Попов Петр Александрович
[29.5(10.6).1832, Петербург — 30.5(11.6).1872, там же]
Кредитор Достоевского. В ИРЛИ сохранилось 9 писем Попова к Достоевскому за 1865–1867 гг. с просьбой об уплате денег по векселю. После 15 октября 1865 г. Достоевского навестил Попов и потребовал денег, о чем он и напомнил Достоевскому в письме от 23 ноября 1865 г.: «По возвращении Вашем из-за границы Вы при личном моем с Вами свидании решительно объявили мне, что не можете уплатить остальную сумму по Вашему векселю <ранее> как в будущем 1866 году, а если я буду действовать чрез полицейское начальство, то и ничего не получу...».
27 декабря 1865 г. Достоевского снова навестил Попов, о чем он и пишет писателю на следующий день: «Всеубедительнейше прошу Вас к Новому году уплатить мне хотя 30 рублей; вчера возвратясь от Вас домой, встретил неожиданно большую и безотлагательную экстренность в деньгах по одному делу <...> я вынужден беспокоить Вас этим письмом и накануне Нового года зайду к Вам утром часу в 11-м в полной надежде исполнения моей просьбы».
27 января 1866 г. Попов пишет Достоевскому: «...Пред моими глазами лежит семь ваших писем, полученных мною с апреля 1864 и по 25 число января сего 1866 года [письма не сохранились. — С. Б.]. Главное их содержание заключается в том, чтобы я сколько возможно укреплялся терпением и ожиданием того времени, когда будут у вас деньги; но ведь будущее известно единому Богу, от нас же, смертных, оно сокрыто, и потому я решительно не знаю, когда ниспошлется вам финансовая манна? <...> Январь истекает, а мне за терпение обещается токмо новое дальнейшее терпение, а именно: когда у вас будут деньги, то расплатитесь...».
Через полтора месяца, 15 марта 1866 г., Попов снова пишет Достоевскому: «Читая ваше письмо от 13 сего марта, нельзя не удивляться необыкновенным вашим понятиям о вексельном кредите, установленном монаршими законами. О векселе вашем я поговорю ниже; а прежде всего обращусь к тому, что в начале вашего письма вы, между прочим, изъясняете, что я будто бы не понял ваших слов, назвав отпискою, когда вы сказали, что коль скоро будут деньги, тогда вы заплатите <...>. После сего вы объясняете те источники, из коих текут к вам в карман финансы, но согласитесь, что подобные сведения ни для какого заимодавца нисколько не интересны <...>. В прошлый раз при свидании моем с вами вы сказали, что непременно постараетесь удовлетворить меня к празднику Пасхи, а теперь пишите, что положительно можете удовлетворить меня на Святой, — ведь это также походит на оттяжку. ...Излагаемые вами факты в письме вашем ничуть для меня не радостны, и нисколько для меня не интересно знать, сколько у вас в настоящее время имеется в кармане денег <...>.

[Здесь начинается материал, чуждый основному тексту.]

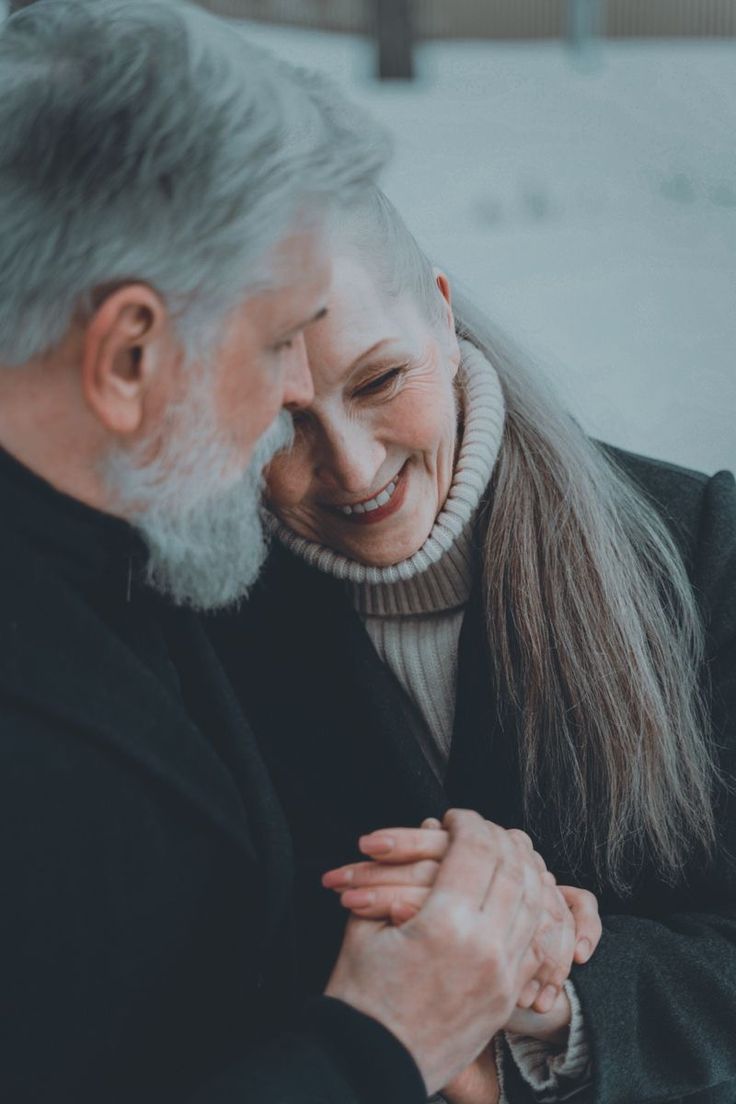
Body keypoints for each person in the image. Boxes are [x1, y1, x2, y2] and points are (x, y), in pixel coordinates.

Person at [0, 3, 586, 1101]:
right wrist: (381, 1044)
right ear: (128, 353)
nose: (288, 394)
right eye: (275, 343)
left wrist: (491, 911)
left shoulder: (136, 535)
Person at [211, 187, 736, 1104]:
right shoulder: (191, 619)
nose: (354, 467)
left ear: (444, 319)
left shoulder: (705, 547)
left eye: (378, 382)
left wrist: (557, 1001)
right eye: (280, 424)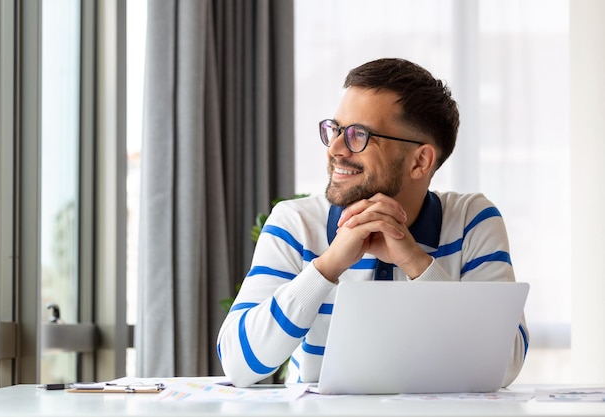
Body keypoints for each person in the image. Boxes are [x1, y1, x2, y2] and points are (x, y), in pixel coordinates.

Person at [217, 57, 529, 388]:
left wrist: (416, 263)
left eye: (358, 135)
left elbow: (504, 365)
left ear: (420, 161)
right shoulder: (295, 224)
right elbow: (239, 365)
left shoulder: (471, 222)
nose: (335, 149)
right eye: (335, 130)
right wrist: (328, 266)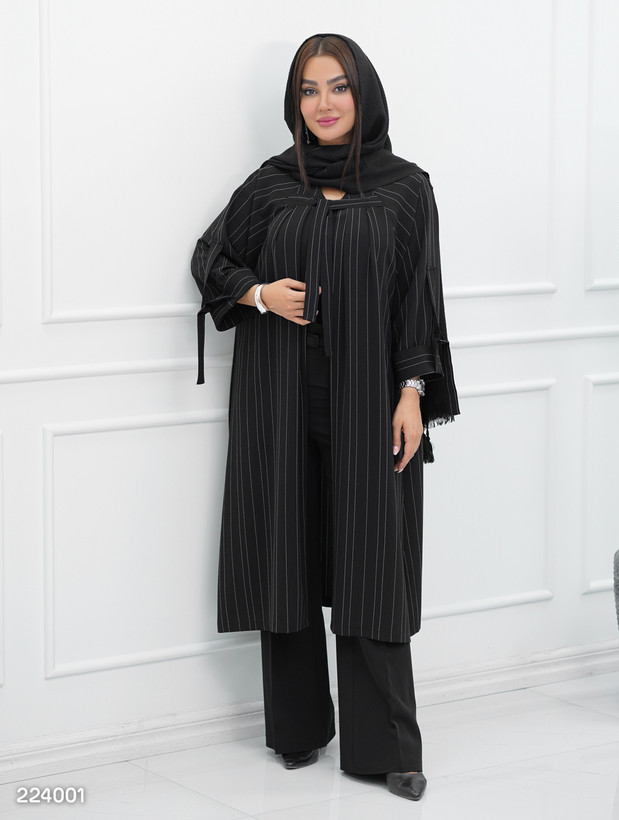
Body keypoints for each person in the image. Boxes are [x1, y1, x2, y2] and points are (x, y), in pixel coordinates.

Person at [191, 33, 459, 802]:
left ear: (363, 92)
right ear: (295, 103)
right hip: (278, 398)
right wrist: (258, 294)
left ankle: (388, 751)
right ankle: (298, 728)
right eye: (308, 90)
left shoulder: (405, 189)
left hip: (370, 403)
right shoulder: (273, 185)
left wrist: (412, 393)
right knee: (287, 553)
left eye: (337, 86)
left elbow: (418, 298)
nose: (324, 103)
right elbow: (211, 257)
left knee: (373, 560)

В заключение вы пишите, что вы не брали у меня взаймы ни одного рубля, что это долг вашего брата Благосветлову и что он после смерти его не получил бы от вас ни одной копейки; эта грамота ваша решительно для меня мудрена и непонятна; напрасно все вы так не поступили в ознаменование памяти к вашему покойному брату; тогда бы, конечно, не написали вы упрека кредитору, что вексель этот составляет ваше несчастие и что тяжело для вас терпеть столько мук из-за остатка этого долга от безжалостных кредиторов и работать не для того, чтобы сшить себе штаны, а чтобы платить не за свои долги. Признаюсь, что эта запальчивость ваша вовсе не уместна <...>.
Напрасно вы изъявляете неудовольствие, что я будто бы подсмеиваюсь в моем письме над вашею болезнию, чего я не имел и в помышлении, а коснулся о сем потому только, что вы почти в каждом письме извиняете себя в неустойках ваших и обещаниях болезненными припадками и за это навязываете мне для испытания вашу болезнь; благодарю, но даже не желаю и вам ею пользоваться. В заключение мне остается повторить ваше изречение, что тот день будет истинным светлым для меня праздником, когда я получу удовлетворение...».